Excerpt to read.

CYP27B1 is another enzyme regulating metabolic reactions. It guides the conversion of cholecalciferol (vitamin D3) in its final active form, calcitriol (1,25(OH)₂D₃), through a hydroxylation reaction [24,61]. Activation and degradation of this molecule happens not only in the kidney, but also in other tissues, such as intestine, pancreas, immune cells, and skin [62]. Endogenous 1,25(OH)₂D₃ inhibits inflammatory pathways, modulating proinflammatory cytokines production by monocytes, macrophages, and fibroblasts, thus protecting tissues from hyperinflammatory response damages [18,63]. Normal healthy tissues show a high expression of CYP27B1, with stable levels of circulating active vitamin D [64]. Among the various functions, 1,25(OH)₂D₃ is required for epidermal differentiation, homeostasis, and maintenance of cutaneous permeability barrier [65]. Induction of oxidative stress in keratinocytes cultured in the presence of vitamin D in its active form promote the upregulation of CYP27B1 expression, leading to increased level of 1,25(OH)₂D₃ [66]. Here, we show that CYP27B1 gene expression is upregulated in fibroblasts treated with Myrtus extracts for 24 h, then exposed to H₂O₂ (Figure 5), as compared to cells not pretreated with extracts. The results could be related to a higher activation of 25(OH)₂D₃, most likely able to counteract the inflammatory response and oxidative stress induced by H₂O₂ treatment. Natural plant extracts display a large number of polyphenols and flavonoids, acting as antioxidant and anti-inflammatory molecules. These compounds can interact with drugs or natural molecules as vitamin D3, modifying their pharmacokinetic and regulating the expression of cytochromes P450 [67]. Therefore, natural extracts could exert a synergic antioxidant and anti-inflammatory action and potentiate the effects of other drugs, increasing their plasma concentration and improving their protective effect against oxidative stress induced damages [68]. Taken together, our results suggest that Myrtus could exert a synergic effect with endogenously synthesized 1,25(OH)₂D₃ in protecting cells from injuries related to impaired ROS-production (Figure 6). In conclusion, our findings disclose new strategies for the development of drugs for the prevention and treatment of inflammation caused by oxidative stress and chronic pathological inflammation states.

4. Materials and Methods

4.1. Reagents and Solvents

Standards of flavanol quercetin-3-O-galactoside, quercetin-3-O-rhamnoside, anthocyanins cyanidin-3-O-glucoside, petunidin-3-O-glucoside, peonidin-3-O-glucoside, malvidin-3-O-glucoside, and ellagic acid were purchased from Extrasynthese (Lyon, France). Gallic acid was purchased from Sigma (Milano, Italy). Ethanol absolute and acetonitrile were of analytical grade and were purchased from Sigma (Milano, Italy). Water was distilled and filtered through a Milli-Q apparatus (Millipore, Milan, Italy). Orthophosphoric acid were purchased from Carlo Erba (ACS ISO, for analysis, 85%).

The data.
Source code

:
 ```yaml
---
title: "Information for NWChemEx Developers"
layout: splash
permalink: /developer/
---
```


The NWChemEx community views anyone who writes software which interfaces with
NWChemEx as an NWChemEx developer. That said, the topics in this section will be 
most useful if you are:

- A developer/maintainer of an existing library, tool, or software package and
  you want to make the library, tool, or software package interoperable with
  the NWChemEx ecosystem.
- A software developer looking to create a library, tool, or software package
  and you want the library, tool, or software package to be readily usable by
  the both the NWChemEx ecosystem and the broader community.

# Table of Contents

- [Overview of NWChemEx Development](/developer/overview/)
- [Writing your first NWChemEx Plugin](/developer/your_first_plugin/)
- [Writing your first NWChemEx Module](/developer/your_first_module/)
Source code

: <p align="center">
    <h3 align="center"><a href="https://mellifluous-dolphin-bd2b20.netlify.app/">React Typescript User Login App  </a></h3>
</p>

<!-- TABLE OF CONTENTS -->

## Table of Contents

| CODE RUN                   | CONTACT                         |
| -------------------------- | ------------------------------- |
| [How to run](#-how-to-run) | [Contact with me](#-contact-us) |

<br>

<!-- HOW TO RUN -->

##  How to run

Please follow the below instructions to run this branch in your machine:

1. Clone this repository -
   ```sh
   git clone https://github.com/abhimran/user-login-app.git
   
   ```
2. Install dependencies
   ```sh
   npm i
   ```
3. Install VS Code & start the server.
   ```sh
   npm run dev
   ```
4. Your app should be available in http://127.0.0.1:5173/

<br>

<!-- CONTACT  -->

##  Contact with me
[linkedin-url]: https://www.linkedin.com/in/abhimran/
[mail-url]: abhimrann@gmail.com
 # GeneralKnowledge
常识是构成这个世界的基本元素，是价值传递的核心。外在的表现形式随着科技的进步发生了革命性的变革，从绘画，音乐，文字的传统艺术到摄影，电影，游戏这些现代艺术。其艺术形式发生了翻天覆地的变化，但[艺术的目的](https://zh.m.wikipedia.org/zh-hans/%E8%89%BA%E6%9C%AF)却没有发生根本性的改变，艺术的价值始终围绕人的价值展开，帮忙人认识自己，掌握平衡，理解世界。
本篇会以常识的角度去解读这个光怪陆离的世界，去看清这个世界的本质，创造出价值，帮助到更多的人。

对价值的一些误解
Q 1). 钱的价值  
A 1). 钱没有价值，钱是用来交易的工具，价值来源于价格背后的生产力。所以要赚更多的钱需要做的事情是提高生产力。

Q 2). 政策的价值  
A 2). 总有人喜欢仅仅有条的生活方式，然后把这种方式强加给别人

Exercise instructions.
Answer these questions about the excerpt on CYP27B1 and Myrtus extracts:
(a) Apart from the kidney, in which tissues does activation and degradation of 1,25(OH)₂D₃ happen?
(b) For how long were the fibroblasts treated with Myrtus extracts before they were exposed to H₂O₂?
(c) From which company, and in which city, was gallic acid purchased?

Response area.
(a) Intestine, pancreas, immune cells, and skin.
(b) 24 h.
(c) Sigma, in Milano, Italy.